Cerio le respondió sin salir de su aturdimiento:
—Hay un hornillo de petróleo en la toldilla…
—¿A qué espera para traerlo todo aquí? —le urgió Conway—. ¡Vamos, corra!
El magnate desapareció trabucado escaleras arriba. Entretanto, Gaetano ayudó a Ankhesa a lavar la herida. Cerio regresó enseguida con todo lo necesario.
—Está bien, con esto será suficiente —exclamó la egipcia—. Ahora dejadme sola con él.
Los tres hombres abandonaron el camarote. Don Giuseppe se alteró al verlos desaparecer.
—¡No, aún no, que no se vayan…! —balbució, ya en estado febril—. Tengo que decirle algo muy importante al señor Conway…
—Silencio, no hables más, solo mírame.
El anciano no entendía nada pero obedeció. Al instante sintió que sus profundos ojos negros se hundían en los suyos como dos discos solares, y le invadió una gran paz. Se vio flotando en un espacio extraño, como un mar, como un cielo, volaba como un halcón de alas doradas sobre el vértice de la pirámide. Una música suave, como de sistros y siringas, comenzó a envolverle mientras se rendía al sueño hipnótico. Ankhesa puso su palma sobre la frente y comenzó a pronunciar su conjuro.

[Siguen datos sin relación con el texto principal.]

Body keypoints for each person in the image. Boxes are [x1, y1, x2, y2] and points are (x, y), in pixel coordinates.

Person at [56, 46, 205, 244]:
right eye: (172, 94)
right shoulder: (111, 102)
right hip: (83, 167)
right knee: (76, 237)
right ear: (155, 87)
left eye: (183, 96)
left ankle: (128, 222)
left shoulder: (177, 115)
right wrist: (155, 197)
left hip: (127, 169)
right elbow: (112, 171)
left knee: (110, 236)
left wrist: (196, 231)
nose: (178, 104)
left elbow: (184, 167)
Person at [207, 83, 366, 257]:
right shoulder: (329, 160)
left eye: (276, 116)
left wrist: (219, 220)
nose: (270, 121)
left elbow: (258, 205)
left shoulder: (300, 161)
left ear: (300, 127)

—Oh, divino esplendor de Atón, yo te invoco para que tu aliento penetre por la boca de este hombre, de modo que restañe el mal que el impuro Seth ha vertido en sus entrañas. Invoco a través de ti a la diosa que ilumina los ojos de Horus, la que conduce el sol hacia el oeste y la luna hacia el este. Que el sabio Ptah ilumine mi mano izquierda. Que Sokaris guíe mi diestra. Que tu sagrada potencia, padre Atón, fluya por las trescientas venas de este hijo tuyo. Tú me enseñaste que el primer precepto de nuestra sabiduría es este: «Dios hace vivir a quien le ama».
Cinco mil años antes, Isis, la gran maga, buscó por todo el firmamento las doce partes del cuerpo despedazado de Osiris y le devolvió la vida por medio de su palabra. La mano de Ankhesa no vaciló. El cuchillo cauterizado rasgó la herida y se hundió en su carne. Cornacchia no sintió dolor alguno, la diosa estaba presente.